[Work required] Count the lines in the data below that contain the word "Handwerk", and give only that number.
[Opening Data for review section]
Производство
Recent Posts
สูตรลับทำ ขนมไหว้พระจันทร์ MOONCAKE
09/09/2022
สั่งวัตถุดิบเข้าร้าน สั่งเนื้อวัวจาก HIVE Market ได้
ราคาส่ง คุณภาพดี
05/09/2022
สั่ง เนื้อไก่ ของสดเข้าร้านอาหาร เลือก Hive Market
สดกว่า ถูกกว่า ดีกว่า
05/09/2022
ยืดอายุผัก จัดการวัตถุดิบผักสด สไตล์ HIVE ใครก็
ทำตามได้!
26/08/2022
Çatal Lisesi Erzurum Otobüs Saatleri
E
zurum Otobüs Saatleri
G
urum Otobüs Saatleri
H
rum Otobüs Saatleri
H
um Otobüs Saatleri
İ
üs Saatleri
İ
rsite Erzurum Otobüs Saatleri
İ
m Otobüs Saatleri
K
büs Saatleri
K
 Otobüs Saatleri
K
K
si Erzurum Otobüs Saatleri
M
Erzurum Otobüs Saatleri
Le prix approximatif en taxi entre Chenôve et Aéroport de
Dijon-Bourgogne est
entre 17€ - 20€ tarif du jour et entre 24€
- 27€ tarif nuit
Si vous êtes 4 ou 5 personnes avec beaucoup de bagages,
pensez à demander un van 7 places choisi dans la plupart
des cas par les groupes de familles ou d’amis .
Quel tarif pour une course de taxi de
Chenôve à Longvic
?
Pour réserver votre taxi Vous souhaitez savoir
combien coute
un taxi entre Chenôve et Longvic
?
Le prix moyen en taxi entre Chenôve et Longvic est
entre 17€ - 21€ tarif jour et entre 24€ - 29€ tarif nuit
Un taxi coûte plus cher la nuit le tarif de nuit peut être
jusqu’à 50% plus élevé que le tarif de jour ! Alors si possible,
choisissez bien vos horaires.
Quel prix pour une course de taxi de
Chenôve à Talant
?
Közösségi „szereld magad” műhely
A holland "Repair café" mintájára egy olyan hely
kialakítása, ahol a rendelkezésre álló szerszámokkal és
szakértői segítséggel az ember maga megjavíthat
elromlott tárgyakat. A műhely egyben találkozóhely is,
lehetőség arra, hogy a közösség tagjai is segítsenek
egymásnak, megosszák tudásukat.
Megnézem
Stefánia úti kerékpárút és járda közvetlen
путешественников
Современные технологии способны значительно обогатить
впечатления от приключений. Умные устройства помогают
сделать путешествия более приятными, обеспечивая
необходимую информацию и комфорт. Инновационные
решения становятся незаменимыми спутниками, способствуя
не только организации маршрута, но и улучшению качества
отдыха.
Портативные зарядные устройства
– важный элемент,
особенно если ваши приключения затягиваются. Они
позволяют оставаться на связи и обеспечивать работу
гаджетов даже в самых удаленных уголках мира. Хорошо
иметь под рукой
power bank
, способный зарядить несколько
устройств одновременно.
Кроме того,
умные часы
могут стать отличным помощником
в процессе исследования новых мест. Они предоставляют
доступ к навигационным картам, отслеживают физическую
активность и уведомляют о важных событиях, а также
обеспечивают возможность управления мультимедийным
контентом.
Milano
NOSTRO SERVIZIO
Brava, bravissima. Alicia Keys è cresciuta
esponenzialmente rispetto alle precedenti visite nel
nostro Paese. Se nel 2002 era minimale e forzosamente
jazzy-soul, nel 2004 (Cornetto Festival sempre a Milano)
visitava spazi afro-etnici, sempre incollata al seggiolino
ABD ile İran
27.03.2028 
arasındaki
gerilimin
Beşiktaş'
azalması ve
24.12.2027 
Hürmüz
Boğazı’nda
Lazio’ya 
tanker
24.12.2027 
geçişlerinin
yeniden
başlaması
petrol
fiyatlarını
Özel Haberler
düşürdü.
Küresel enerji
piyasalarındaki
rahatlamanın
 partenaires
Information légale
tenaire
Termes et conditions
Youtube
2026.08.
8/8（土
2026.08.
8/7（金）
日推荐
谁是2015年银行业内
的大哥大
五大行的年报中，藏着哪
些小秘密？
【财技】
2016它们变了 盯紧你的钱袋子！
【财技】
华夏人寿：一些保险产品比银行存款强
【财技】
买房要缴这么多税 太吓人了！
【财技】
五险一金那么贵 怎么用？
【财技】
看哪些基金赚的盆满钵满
[Closing Data for review section]
[Opening Data for review section]
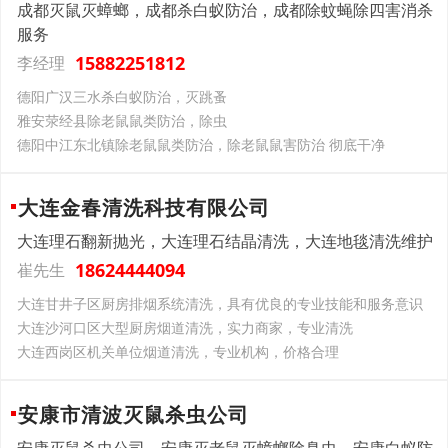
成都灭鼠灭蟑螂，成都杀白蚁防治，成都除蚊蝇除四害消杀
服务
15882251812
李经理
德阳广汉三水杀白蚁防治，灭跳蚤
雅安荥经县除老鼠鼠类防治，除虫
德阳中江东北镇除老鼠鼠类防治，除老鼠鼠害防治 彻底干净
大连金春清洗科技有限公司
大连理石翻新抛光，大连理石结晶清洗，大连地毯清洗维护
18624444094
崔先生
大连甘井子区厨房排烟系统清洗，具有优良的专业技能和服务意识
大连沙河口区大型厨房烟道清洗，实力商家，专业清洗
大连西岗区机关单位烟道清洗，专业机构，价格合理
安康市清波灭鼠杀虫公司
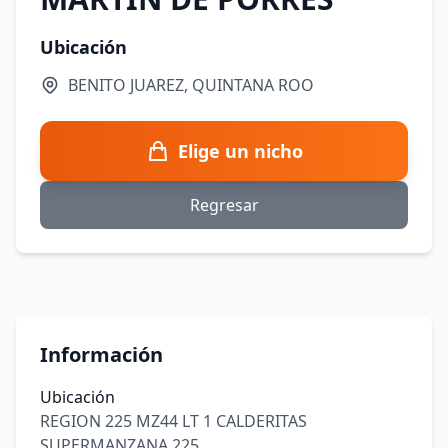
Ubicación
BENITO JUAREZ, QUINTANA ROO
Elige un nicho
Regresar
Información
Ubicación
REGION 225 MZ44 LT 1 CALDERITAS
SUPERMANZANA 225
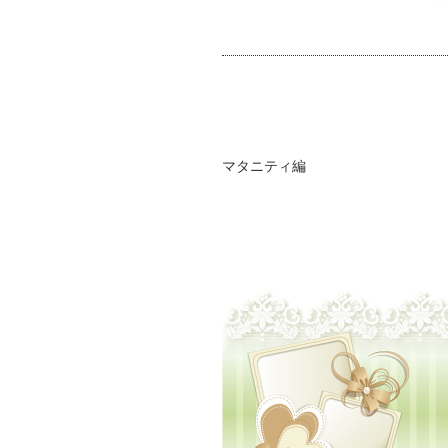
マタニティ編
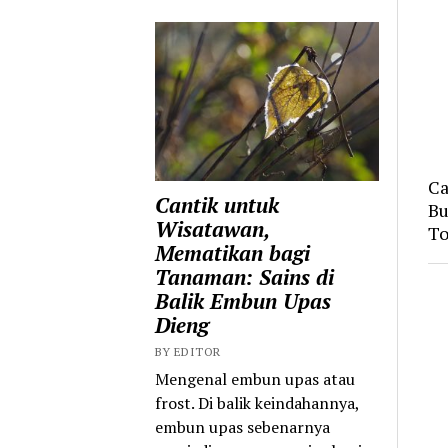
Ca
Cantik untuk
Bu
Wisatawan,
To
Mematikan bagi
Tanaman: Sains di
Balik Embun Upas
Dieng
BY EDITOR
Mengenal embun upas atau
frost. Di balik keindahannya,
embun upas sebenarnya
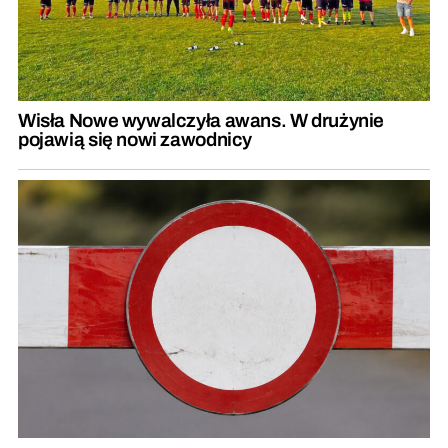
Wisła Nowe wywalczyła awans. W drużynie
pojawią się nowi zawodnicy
[Closing Data for review section]
[Opening Data for review section]
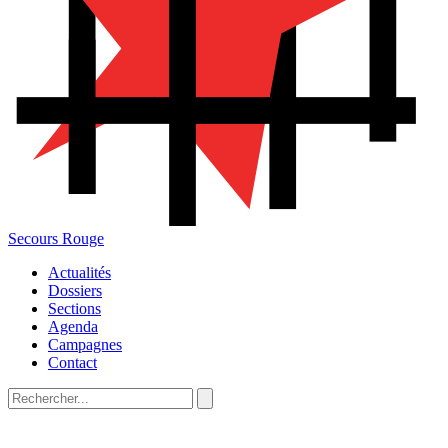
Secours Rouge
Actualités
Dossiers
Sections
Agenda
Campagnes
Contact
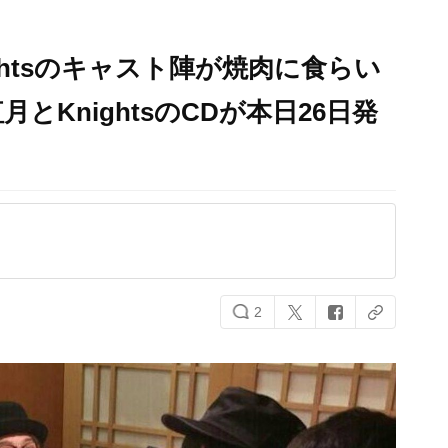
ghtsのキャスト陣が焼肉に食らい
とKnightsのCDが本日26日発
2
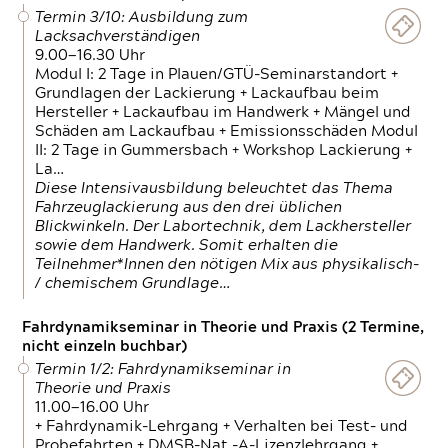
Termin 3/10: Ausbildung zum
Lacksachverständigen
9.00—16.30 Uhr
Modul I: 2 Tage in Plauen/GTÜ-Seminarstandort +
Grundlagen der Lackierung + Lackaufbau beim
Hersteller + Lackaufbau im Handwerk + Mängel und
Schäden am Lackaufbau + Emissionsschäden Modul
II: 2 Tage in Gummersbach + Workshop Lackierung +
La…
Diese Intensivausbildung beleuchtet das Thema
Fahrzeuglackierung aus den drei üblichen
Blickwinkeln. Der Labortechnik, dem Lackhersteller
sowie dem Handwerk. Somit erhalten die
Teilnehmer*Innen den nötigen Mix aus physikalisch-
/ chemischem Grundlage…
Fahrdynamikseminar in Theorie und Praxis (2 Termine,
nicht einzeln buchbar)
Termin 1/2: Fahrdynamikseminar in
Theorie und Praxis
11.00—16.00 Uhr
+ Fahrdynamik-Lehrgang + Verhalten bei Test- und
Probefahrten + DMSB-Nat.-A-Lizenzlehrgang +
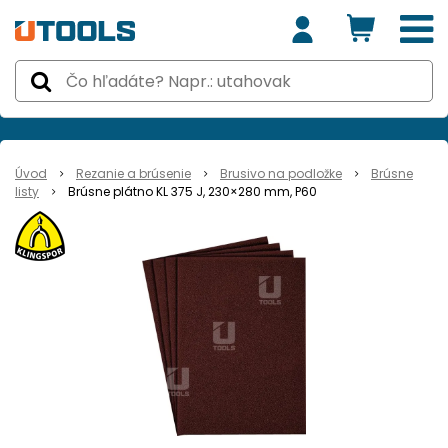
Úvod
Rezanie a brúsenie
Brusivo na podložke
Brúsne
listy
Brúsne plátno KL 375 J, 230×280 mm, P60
[Closing Data for review section]
[Response area] 2